Univariate polynomial optimization with sum-of-squares interpolants

Abstract

One of the most common tools in polynomial optimization is the approximation of the cone of nonnegative polynomials with the cone of sum-of-squares polynomials. This leads to polynomial-time solvable approximations for many NP-hard optimization problems using semidefinite programming (SDP). While theoretically satisfactory, the translation of optimization problems involving sum-of-squares polynomials to SDPs is not always practical. First, in the common SDP formulation, the dual variables are semidefinite matrices whose condition numbers grow exponentially with the degree of the polynomials involved, which is detrimental for a floating-point implementation.
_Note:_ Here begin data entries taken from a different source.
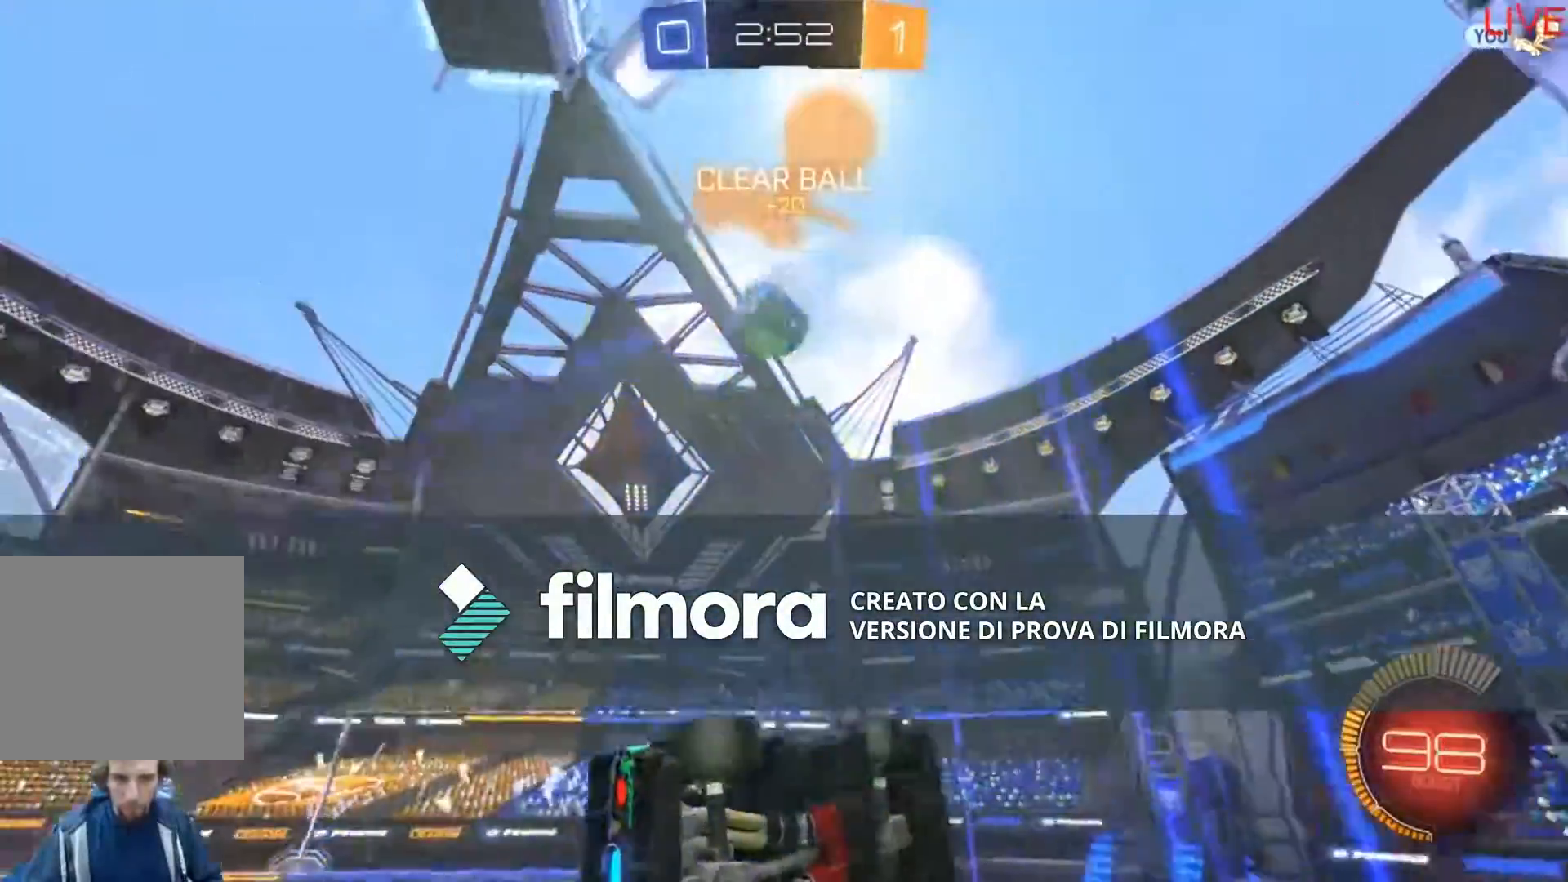
{"buttons": ["B", "R2"], "left_stick": "down-left", "right_stick": "center", "events": [[433, "B", "down"], [500, "left_stick", "down-left"]]}
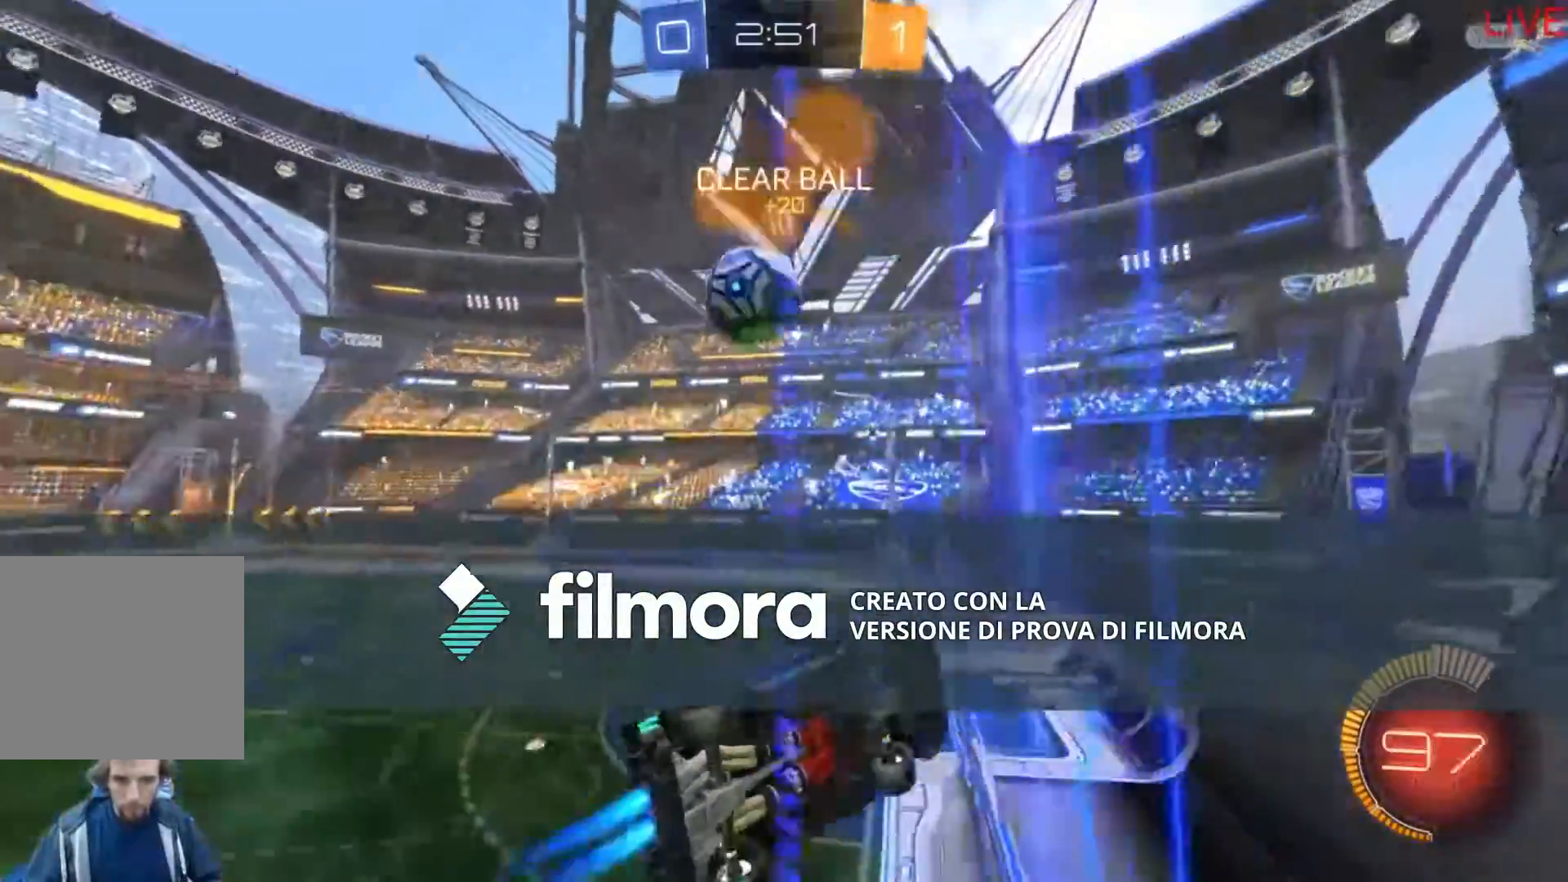
{"buttons": ["R2"], "left_stick": "center", "right_stick": "center", "events": [[401, "left_stick", "center"], [434, "B", "up"]]}
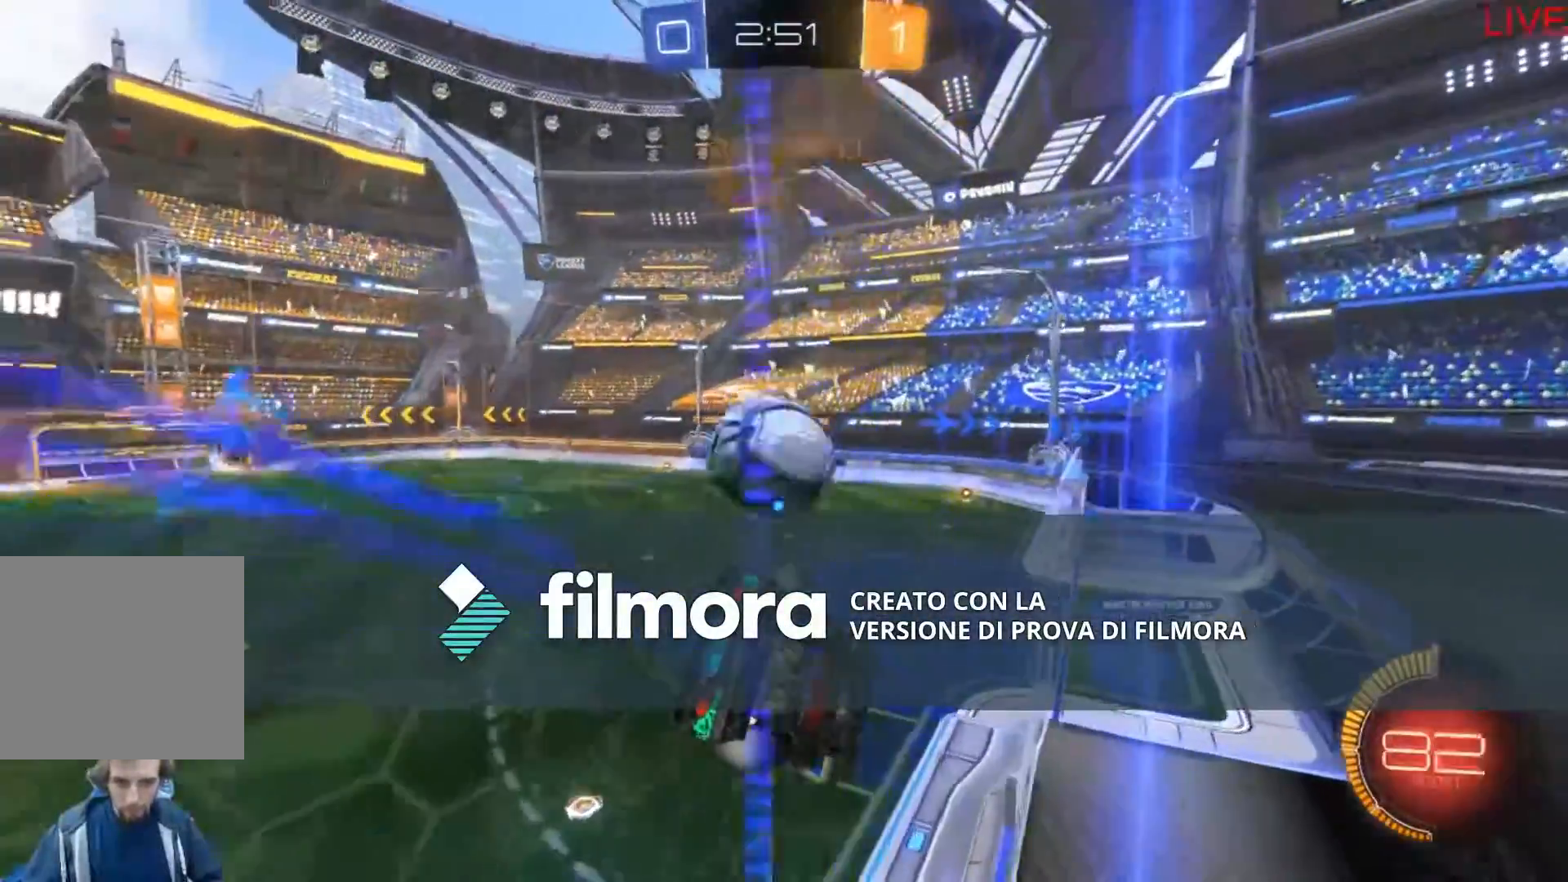
{"buttons": ["A", "R2"], "left_stick": "center", "right_stick": "center"}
Second, the SDP representation of sum-of-squares polynomials roughly squares the number of optimization variables, increasing the time and memory complexity of the solution algorithms by several orders of magnitude. In this paper we focus on the first, numerical, issue. We show that a reformulation of the sum-of-squares SDP using polynomial interpolants yields a substantial improvement over the standard formulation, and problems involving sum-of-squares interpolants of hundreds of degrees can be handled without difficulty by commonly used semidefinite programming solvers. Preliminary numerical results using semi-infinite optimization problems align with the theoretical predictions. In all problems considered, available memory is the only factor limiting the degrees of polynomials.